PETIKAN PILIHAN.
Mongabay.co.id

Kala Perairan Palu dan Sorong Tercemar Mikroplastik, Siapa Penyumbangnya?

 

 

 

 

 

Perairan sungai sampai laut di berbagai daerah di Indonesia dalam ancaman cemaran mikroplastik seperti terjadi di Kota Palu, Sulawesi Tengah dan Kota Sorong, Papua Barat. Begitu setidaknya hasil dari penelitian Tim Ekspedisi Sungai Nusantara.

Di Kota Palu, tercemar mikroplastik akibat sampah yang hanya dibuang sembarangan. Dari hasil penelitian dari Tim Ekspedisi Sungai Nusantara (ESN) berkolaborasi dengan Komunitas Seangle dan Perkumpulan Telapak, Sulawesi Tengah ditemukan sampah plastik dan air sudah terkontaminasi mikroplastik.

Prigi Arisandi, peneliti tim ESN mengatakan, perairan Teluk Palu tercemar mikroplastik rata-rata 112,6 partikel mikroplastik dalam 100 liter air. Temuan itu berdasarkan hasil uji kualitas air di perairan Teluk Palu pada 12-13 Oktober lalu di tiga lokasi, yaitu; Pantai Patung Kuda, Dupa Indah dan Tanjung Karang Donggala.

“Mikroplastik yang kita temukan itu dari sampah plastik seperti tas kresek, styrofoam, botol plastik, sedotan, alat penangkap ikan, popok dan sampah plastik lain. Karena paparan sinar matahari dan pengaruh fisik pasang surut, sampah plastik rapuh dan terpecah jadi remah-remah kecil,” kata Prigi.

 

 

 

Perairan Teluk Palu juga tercemar klorin, nitrat dan phospat berasal dari limbah cair yang tak terkelola dan langsung dibuang ke sungai.

Klorin, katanya, salah satu senyawa kimia desinfektan yang banyak digunakan untuk mendesinfeksi limbah cair industri.

Adapun, nitrat adalah senyawa yang banyak dihasilkan dari kotoran manusia, limbah industri, atau limbah organik lain seperti hasil samping pupuk pertanian.

Sedang, phospat berasal dari limbah domestik rumah tangga dan industri, termasuk deterjen yang berbahan dasar fosfor.

“Mikroplastik ini termasuk senyawa pengganggu hormon. Jika ditemukan dalam tubuh manusia atau darah manusia akan terjadi gangguan hormone reproduksi, pertumbuhan hormon dan daya tahan tubuh. Salah satunya adalah terjadi menopause dini,” kata Direktur Eksekutif Ecological Observation and Wetlands Conservation (Ecoton) ini.

Sampah di sekitar tanaman mangrove di Teluk Palu. Foto: Tim ESN

 

Mikroplastik di perairan, katanya, bisa mengkontaminasi biota yang juga jadi sumber pangan manusia. Ancaman mikroplastik terhadap seafood di Teluk Palu pernah diungkap jurnal penelitian milik Roni Hermawan, Yeldi S Adel, Renol, Mohamad Syahril, dan Mubin dari Sekolah Tinggi Perikanan dan Kelautan Palu. Jurnal berjudul “Kajian Mikroplastik pada Ikan Konsumsi Masyarakat di Teluk Palu, Sulawesi Tengah” terbit Mei 2022 ini memperlihatkan, ada 18 ikan tercemar mikroplastik dari 220 sampel yang jadi obyek pengamatan.

ENTRI YANG DIGUNAKAN.
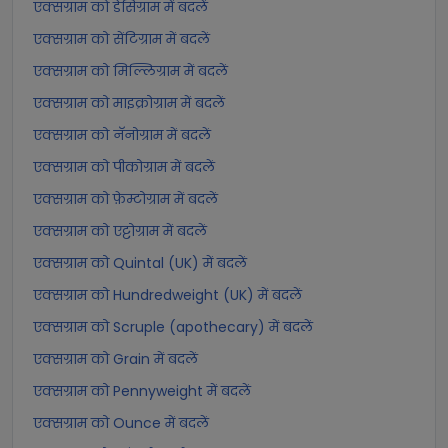
एक्सग्राम को डेसिग्राम में बदलें
एक्सग्राम को सेंटिग्राम में बदलें
एक्सग्राम को मिल्लिग्राम में बदलें
एक्सग्राम को माइक्रोग्राम में बदलें
एक्सग्राम को नॅनोग्राम में बदलें
एक्सग्राम को पीकोग्राम में बदलें
एक्सग्राम को फ़ेम्टोग्राम में बदलें
एक्सग्राम को एट्टोग्राम में बदलें
एक्सग्राम को Quintal (UK) में बदलें
एक्सग्राम को Hundredweight (UK) में बदलें
एक्सग्राम को Scruple (apothecary) में बदलें
एक्सग्राम को Grain में बदलें
एक्सग्राम को Pennyweight में बदलें
एक्सग्राम को Ounce में बदलें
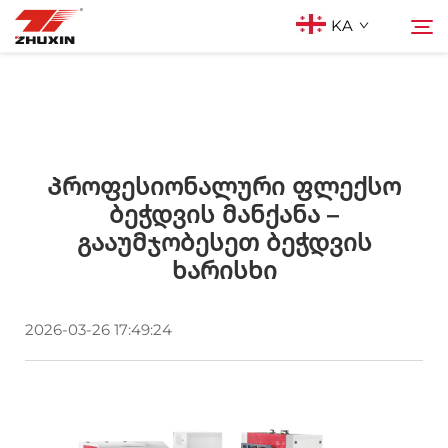
KA
Პროდუქტები
Ძიება
Აპლიკაციები
Პროფესიონალური Ფლექსო
Ბეჭდვის Მანქანა –
Გააუმჯობესეთ Ბეჭდვის
Კომპანია
Ხარისხი
Სიახლეები
2026-03-26 17:49:24
Კონტაქტი
Ხშირად დასმული კითხვები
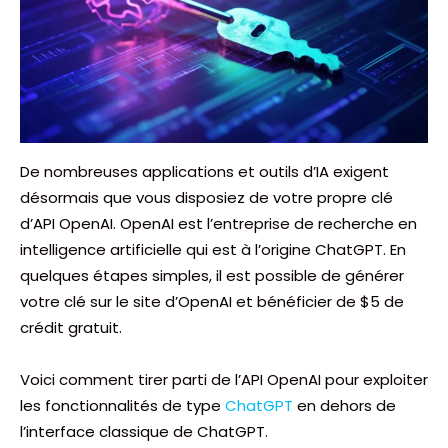
De nombreuses applications et outils d’IA exigent
désormais que vous disposiez de votre propre clé
d’API OpenAI. OpenAI est l’entreprise de recherche en
intelligence artificielle qui est à l’origine ChatGPT. En
quelques étapes simples, il est possible de générer
votre clé sur le site d’OpenAI et bénéficier de $5 de
crédit gratuit.
Voici comment tirer parti de l’API OpenAI pour exploiter
les fonctionnalités de type
ChatGPT
en dehors de
l’interface classique de ChatGPT.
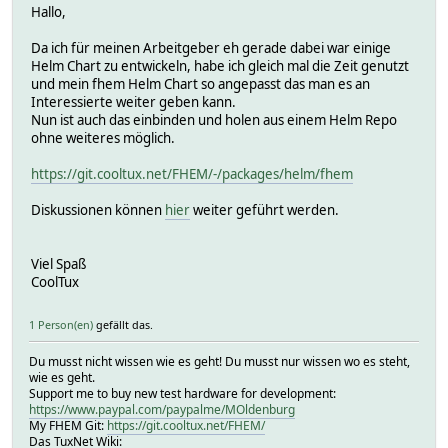
Hallo,
Da ich für meinen Arbeitgeber eh gerade dabei war einige
Helm Chart zu entwickeln, habe ich gleich mal die Zeit genutzt
und mein fhem Helm Chart so angepasst das man es an
Interessierte weiter geben kann.
Nun ist auch das einbinden und holen aus einem Helm Repo
ohne weiteres möglich.
https://git.cooltux.net/FHEM/-/packages/helm/fhem
Diskussionen können
hier
weiter geführt werden.
Viel Spaß
CoolTux
1 Person(en)
gefällt das.
Du musst nicht wissen wie es geht! Du musst nur wissen wo es steht,
wie es geht.
Support me to buy new test hardware for development:
https://www.paypal.com/paypalme/MOldenburg
My FHEM Git:
https://git.cooltux.net/FHEM/
Das TuxNet Wiki:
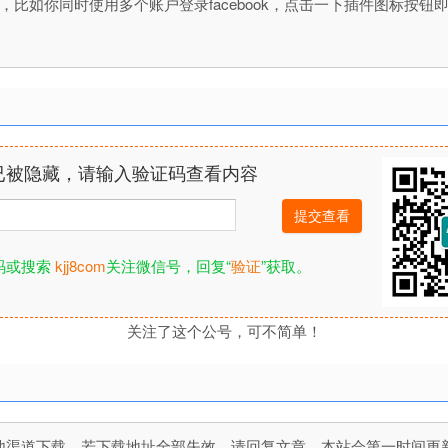
理插件，比如你同时使用多个账户登录facebook，点击一下插件图标
已被隐藏，请输入验证码查看内容
码或搜索
kjj8com
关注微信号，回复“
验证
”获取。
关注了这个公号，可不简单！
道下载，若下载地址全部失效，请回复文章，本站会第一时间更新文件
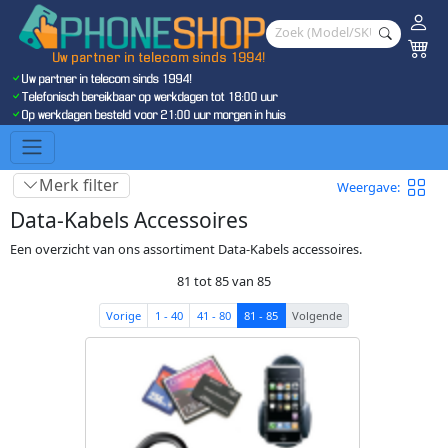
Uw partner in telecom sinds 1994!
Uw partner in telecom sinds 1994!
Telefonisch bereikbaar op werkdagen tot 18:00 uur
Op werkdagen besteld voor 21:00 uur morgen in huis
Merk filter
Weergave:
Data-Kabels Accessoires
Een overzicht van ons assortiment Data-Kabels accessoires.
81 tot 85 van 85
Vorige
1 - 40
41 - 80
81 - 85
Volgende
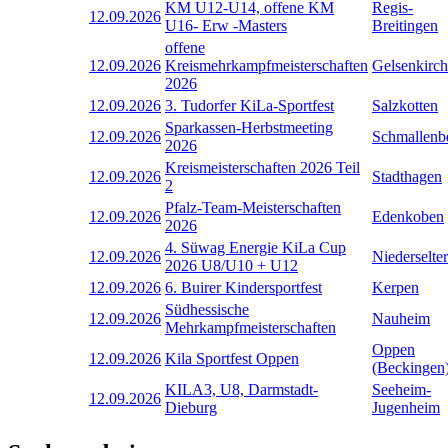
KM U12-U14, offene KM
Regis-
12.09.2026
U16- Erw -Masters
Breitingen
offene
12.09.2026
Kreismehrkampfmeisterschaften
Gelsenkirc
2026
12.09.2026
3. Tudorfer KiLa-Sportfest
Salzkotten
Sparkassen-Herbstmeeting
12.09.2026
Schmallenb
2026
Kreismeisterschaften 2026 Teil
12.09.2026
Stadthagen
2
Pfalz-Team-Meisterschaften
12.09.2026
Edenkoben
2026
4. Süwag Energie KiLa Cup
12.09.2026
Niederselter
2026 U8/U10 + U12
12.09.2026
6. Buirer Kindersportfest
Kerpen
Südhessische
12.09.2026
Nauheim
Mehrkampfmeisterschaften
Oppen
12.09.2026
Kila Sportfest Oppen
(Beckingen
KILA3, U8, Darmstadt-
Seeheim-
12.09.2026
Dieburg
Jugenheim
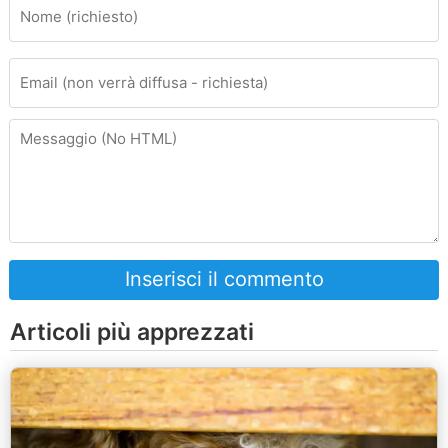
Inserisci il commento
Articoli più apprezzati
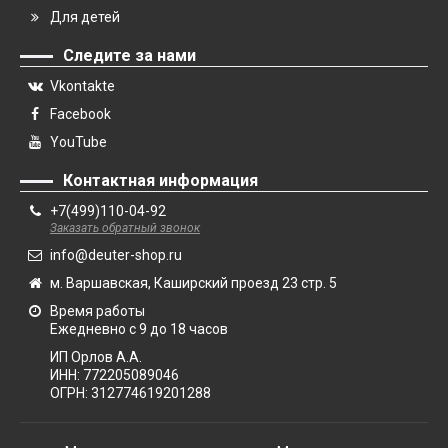
Для детей
Следите за нами
Vkontakte
Facebook
YouTube
Контактная информация
+7(499)110-04-92
Заказать обратный звонок
info@deuter-shop.ru
м. Варшавская, Каширский проезд 23 стр. 5
Время работы
Ежедневно с 9 до 18 часов
ИП Орлов А.А.
ИНН:
772205089046
ОГРН:
312774619201288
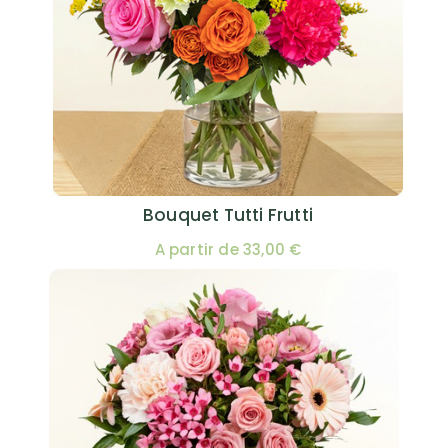
Bouquet Tutti Frutti
A partir de 33,00 €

PETUNJUK PENGERJAAN.
(a) Menurut petikan tentang mikroplastik, berapa rata-rata partikel mikroplastik dalam 100 liter air di perairan Teluk Palu?
(b) Pada entri, mulai dari baris pertama hingga baris yang memuat "l’interface classique de ChatGPT." (keduanya termasuk), tukar "एक्सग्राम" dengan "गीगाग्राम" dan biarkan bagian lain tetap sama. Tuliskan kembali hanya baris-baris tersebut tanpa menyertakan gambarnya.
Petikan dan entri di atas tidak saling berhubungan.

KUNCI JAWABAN.
(a) Rata-rata 112,6 partikel mikroplastik dalam 100 liter air.

(b)
गीगाग्राम को डेसिग्राम में बदलें
गीगाग्राम को सेंटिग्राम में बदलें
गीगाग्राम को मिल्लिग्राम में बदलें
गीगाग्राम को माइक्रोग्राम में बदलें
गीगाग्राम को नॅनोग्राम में बदलें
गीगाग्राम को पीकोग्राम में बदलें
गीगाग्राम को फ़ेम्टोग्राम में बदलें
गीगाग्राम को एट्टोग्राम में बदलें
गीगाग्राम को Quintal (UK) में बदलें
गीगाग्राम को Hundredweight (UK) में बदलें
गीगाग्राम को Scruple (apothecary) में बदलें
गीगाग्राम को Grain में बदलें
गीगाग्राम को Pennyweight में बदलें
गीगाग्राम को Ounce में बदलें
KA
Პროდუქტები
Ძიება
Აპლიკაციები
Პროფესიონალური Ფლექსო
Ბეჭდვის Მანქანა –
Გააუმჯობესეთ Ბეჭდვის
Კომპანია
Ხარისხი
Სიახლეები
2026-03-26 17:49:24
Კონტაქტი
Ხშირად დასმული კითხვები
De nombreuses applications et outils d’IA exigent
désormais que vous disposiez de votre propre clé
d’API OpenAI. OpenAI est l’entreprise de recherche en
intelligence artificielle qui est à l’origine ChatGPT. En
quelques étapes simples, il est possible de générer
votre clé sur le site d’OpenAI et bénéficier de $5 de
crédit gratuit.
Voici comment tirer parti de l’API OpenAI pour exploiter
les fonctionnalités de type
ChatGPT
en dehors de
l’interface classique de ChatGPT.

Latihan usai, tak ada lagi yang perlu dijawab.